Page excerpt:
For those of you who do not live in New Jersey and therefore are not acquainted with the latest Garden State dilemma, that of the Vanishing Beaches, I will attempt to explain. Sands move up and down the coast all the time. This is a very natural occurrence.
For example, the Barnegat Inlet, at which the Barnegat Lighthouse sits on its southern side (which is on the very northernmost point of LBI) used to be around a mile or so further north than it is today. This ‘Southern Migration” which saw the sand being eroded from the northern side and deposited on its southern side came to a screeching halt in the early 1940’s with the construction of the North Jetty. This was all well and good and it did stop that southern migration of Barnegat Inlet, but we all know what happens when we try and thwart the efforts of Mom! She just makes our lives miserable and wreaks havoc in other ways! If you thought for a minute that all of that sand that naturally worked its way down the coast was just going to miraculously stop, well then, you (and the Army Corps of Engineers) have another thought coming! Those sands got sucked into the Inlet and created a myriad of ever-shifting shoals that made navigation through that area quite a challenge!
I can attest to that challenge as I frequently went into the Inlet just to see what was going on. Life vests on, was the order of the day as the amount of boat traffic, with their ensuing wakes, coupled with the ebb and flow of the competing tidal forces, mixed with those constantly changing positions of the shoals and sand bars, made for a Voyage of Excitement! Throw in the fishermen who delighted in fishing the Inlet and clogging the channels, on the changing of the tides and you’ve got the makings of a Maritime Demolition Derby!
So, as you can see, this was entirely unacceptable, and the Corps started to constantly dredge our Subject Inlet in an effort to keep it somewhat viable.
Not so fast there Mr. Giant Sandcastle!

Objectives:
1. In the Barnegat Inlet passage, what construction stopped the inlet's southern migration in the early 1940s?
2. List each factor that the Barnegat Inlet passage says made a trip through the Inlet challenging.
3. Proceed with the Barnegat Inlet account, beginning after its final sentence.

Supplied information:
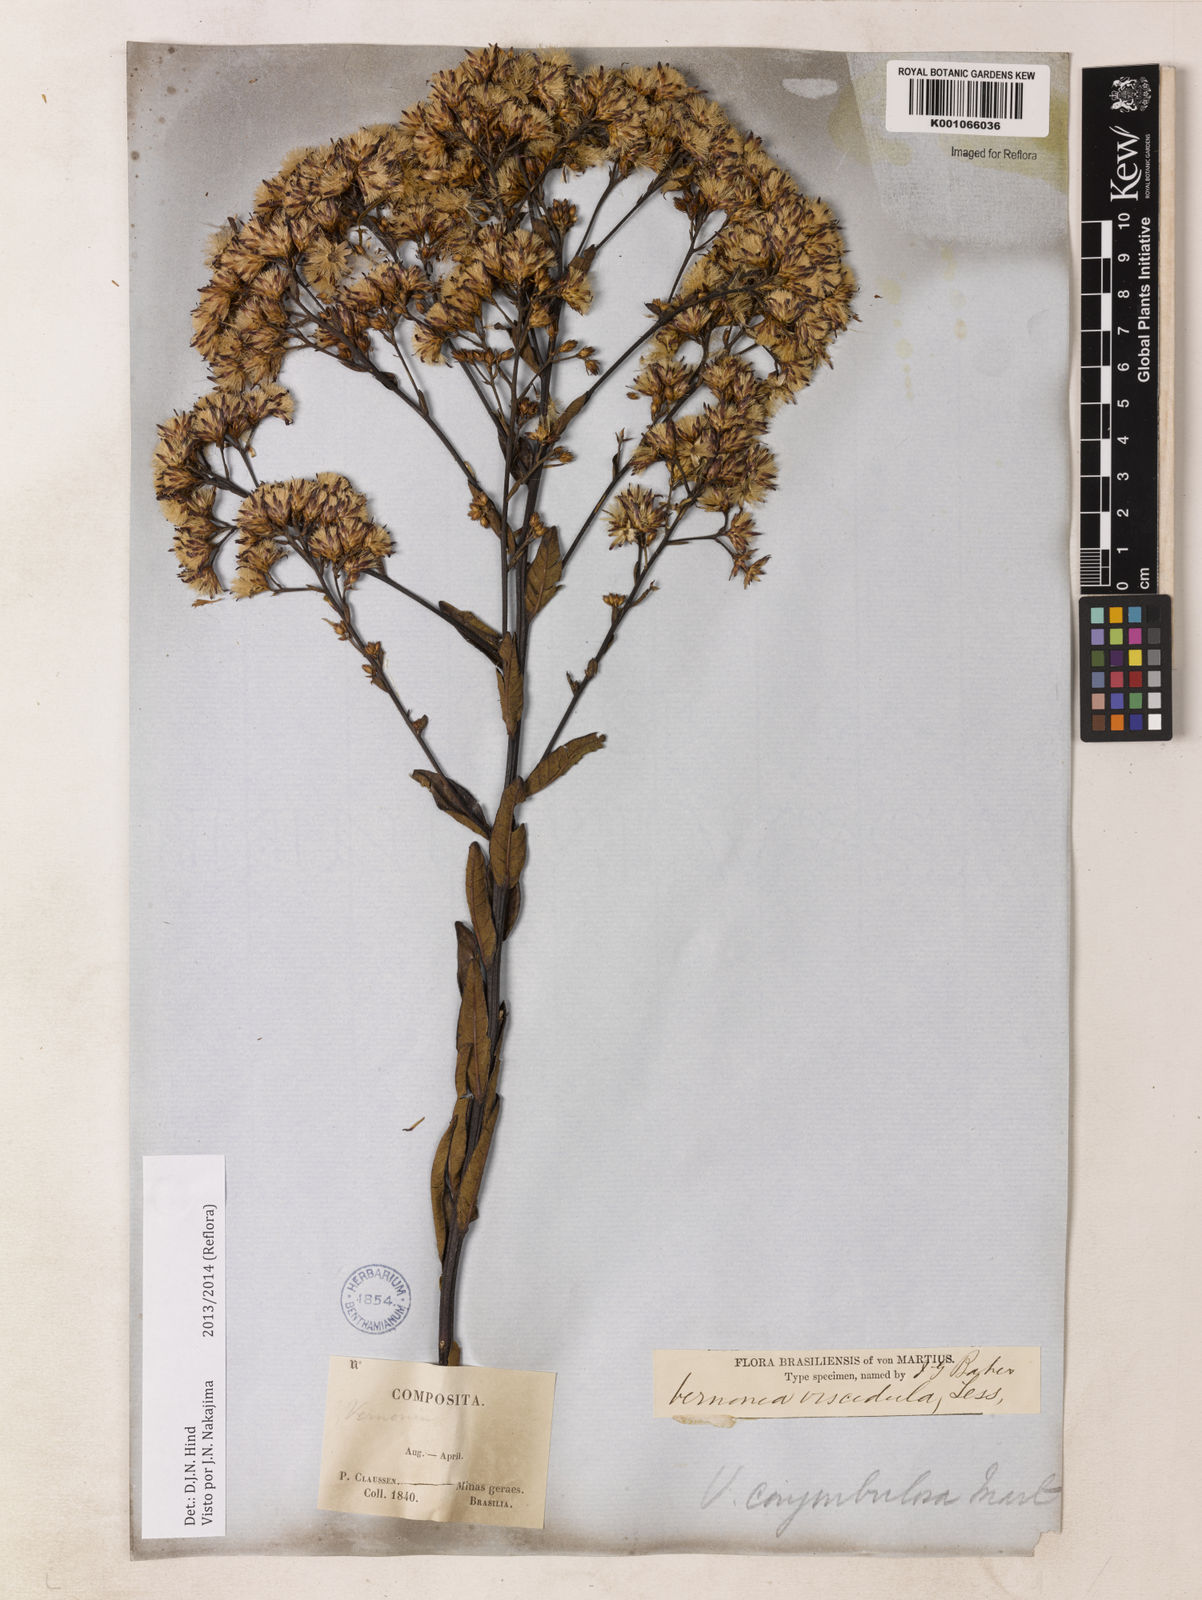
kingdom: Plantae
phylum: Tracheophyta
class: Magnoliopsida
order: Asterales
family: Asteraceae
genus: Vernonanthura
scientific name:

Results of the tasks:
1. The construction of the North Jetty.

2.
- The amount of boat traffic and the wakes it produced
- The ebb and flow of the competing tidal forces
- The constantly changing positions of the shoals and sand bars
- Fishermen fishing the Inlet and clogging the channels at the changing of the tides

3.
The Corps never hangs around anything on a permanent basis, it gets in, fixes (?) it, and gets out! So, a viable, more permanent, solution was needed to be found. But our valiant Corps moves slower than the sand it was fighting, and it wasn’t until the 1990’s that another project was commenced in an effort to “fix” everything.
The Inlet was the key element here and trying to keep it open and relatively free from that shoaling issue was the goal. This was accomplished by the construction of a new South Jetty that ran the better part of a mile from the tip of the Inlet (the base of the Lighthouse) due east, out into the ocean. Speaking of the base of the lighthouse, there were many other projects needed over the years to keep it from toppling into the Inlet. Remember that the Inlet was once a mile north of its present position! Say, like back in the 1700’s. Well when the Lighthouse was constructed (1850’s) the base of the lighthouse was only a half-mile plus away from the Inlet!
But, as usual, memories are short and so the location of a big house to hold the Lightkeepers and their families was decided on and then constructed.
“There! That ought ta do it! We’re plenty safe here! Lets build ourselves a really nice Victorian style Keepers Cottage, big enough for three Lighthouse Keepers and their families to live in!” we’ll be safe enough here!” Yay!!!!!
Oops!
In just the relatively short span of thirty years, and Several Storms later, found the encroaching shoreline less than three hundred feet away.
Yikes!
Now we’re in trouble! And, to borrow an apropos phrase here, “Like the Sands through an Hourglass, so are the Days of our Keeper’s Cottage”. You can tell by now, these days are certainly numbered and in the early 1920’s after having been abandoned and sold for scrap, the gorgeous Lighthouse Keeper’s Cottage was no more, its location was now the new, closer-than-ever inlet!
Hence the myriad of projects over the years spanning the time between its construction and the latest “Fix” of the 1990’s, the New South Jetty.
This was a massive project requiring bodacious boulders to be placed in a line running straight out from the base of the Lighthouse. These boulders were deftly placed as if it were a giant game of ‘Tetris’, fine flat tops suitable for both walking on and the pouring of a nice concrete walkway that runs about a quarter of the way out from the Lighthouse.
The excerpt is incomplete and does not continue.